プロンプト執筆:山田浩貴、画像作成:DALL·E by ChatGPT   

 

このタイトルの言葉は、短歌について、寺山修司(1935年に生まれ1983年に没した。歌人、詩人、劇作家、演出家、映画監督、競馬評論家とマルチな才能を発揮した)が子どものころの思い出を語った言葉である。牢獄という言葉から、創造性を発揮するにあたって、強い制限を意識していたことがうかがわれる。また、「三十一文字という入れ物が短歌の特色となり、創造性をはぐくむ」という逆説までは考えがおよばなかったのだろう。

 

美術においては、キャンバスに何か描こうとする際、そうした支持体(キャンバスや紙など)の外側に描くことはできない、と考えるのがふつうである。
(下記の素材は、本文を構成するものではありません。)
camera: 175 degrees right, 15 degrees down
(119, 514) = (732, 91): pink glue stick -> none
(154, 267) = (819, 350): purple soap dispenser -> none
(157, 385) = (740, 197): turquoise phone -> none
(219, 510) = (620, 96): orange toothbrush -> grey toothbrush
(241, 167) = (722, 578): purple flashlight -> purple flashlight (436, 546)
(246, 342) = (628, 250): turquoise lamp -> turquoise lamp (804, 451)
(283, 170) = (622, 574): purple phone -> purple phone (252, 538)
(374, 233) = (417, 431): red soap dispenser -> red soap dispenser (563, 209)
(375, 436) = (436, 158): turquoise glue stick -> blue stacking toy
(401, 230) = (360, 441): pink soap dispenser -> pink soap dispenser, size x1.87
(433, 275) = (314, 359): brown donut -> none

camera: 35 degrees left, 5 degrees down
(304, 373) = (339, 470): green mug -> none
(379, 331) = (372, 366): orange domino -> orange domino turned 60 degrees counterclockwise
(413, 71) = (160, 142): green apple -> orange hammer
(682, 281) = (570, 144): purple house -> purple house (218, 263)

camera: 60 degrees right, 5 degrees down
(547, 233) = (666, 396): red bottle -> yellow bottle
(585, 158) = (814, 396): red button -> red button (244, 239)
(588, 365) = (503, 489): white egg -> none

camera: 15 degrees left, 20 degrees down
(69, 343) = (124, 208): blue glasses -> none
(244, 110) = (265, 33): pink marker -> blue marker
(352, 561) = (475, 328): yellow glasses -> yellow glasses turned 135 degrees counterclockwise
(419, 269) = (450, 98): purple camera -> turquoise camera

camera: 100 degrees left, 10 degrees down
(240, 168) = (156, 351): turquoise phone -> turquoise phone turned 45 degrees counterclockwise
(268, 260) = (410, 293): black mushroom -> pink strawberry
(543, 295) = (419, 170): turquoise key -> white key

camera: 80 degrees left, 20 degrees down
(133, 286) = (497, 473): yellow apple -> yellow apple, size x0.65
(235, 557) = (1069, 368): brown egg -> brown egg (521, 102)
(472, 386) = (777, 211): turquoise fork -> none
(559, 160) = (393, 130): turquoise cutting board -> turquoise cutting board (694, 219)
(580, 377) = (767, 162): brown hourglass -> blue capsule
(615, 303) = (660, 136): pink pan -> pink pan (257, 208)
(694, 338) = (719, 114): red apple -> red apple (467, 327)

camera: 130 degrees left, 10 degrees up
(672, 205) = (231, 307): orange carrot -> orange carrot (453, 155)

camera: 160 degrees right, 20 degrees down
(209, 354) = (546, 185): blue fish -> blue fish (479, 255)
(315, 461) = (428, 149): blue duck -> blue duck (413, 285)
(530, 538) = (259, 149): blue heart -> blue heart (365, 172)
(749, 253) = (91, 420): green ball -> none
また、音楽は、時間の流れに逆らうことはできない。

 

どんな芸術ジャンルにも枠(制限)があり、作家はそのことを自明としているに違いない。一方、それを逆手にとって表現することもできる。ようは、「制限」も考えようであり、制限されているという意識から生まれる作品もある。制限されているという意識が作家の創造意欲をかきたてることもある。たとえば、左手を失ったピアニストのために書かれたピアノ協奏曲を挙げることができる。

 

寺山が小さなころ感じた短歌の「牢獄性」は、生涯つきまとったかもしれない。寺山は、30代になり劇団活動をはじめ、「歌の別れ」をしたとして、短歌を詠み、歌集を出すことをやめてしまう。

 

初出:『山田浩貴――芸術の楽園』(2023年12月24日)。初出の文章を加筆・修正。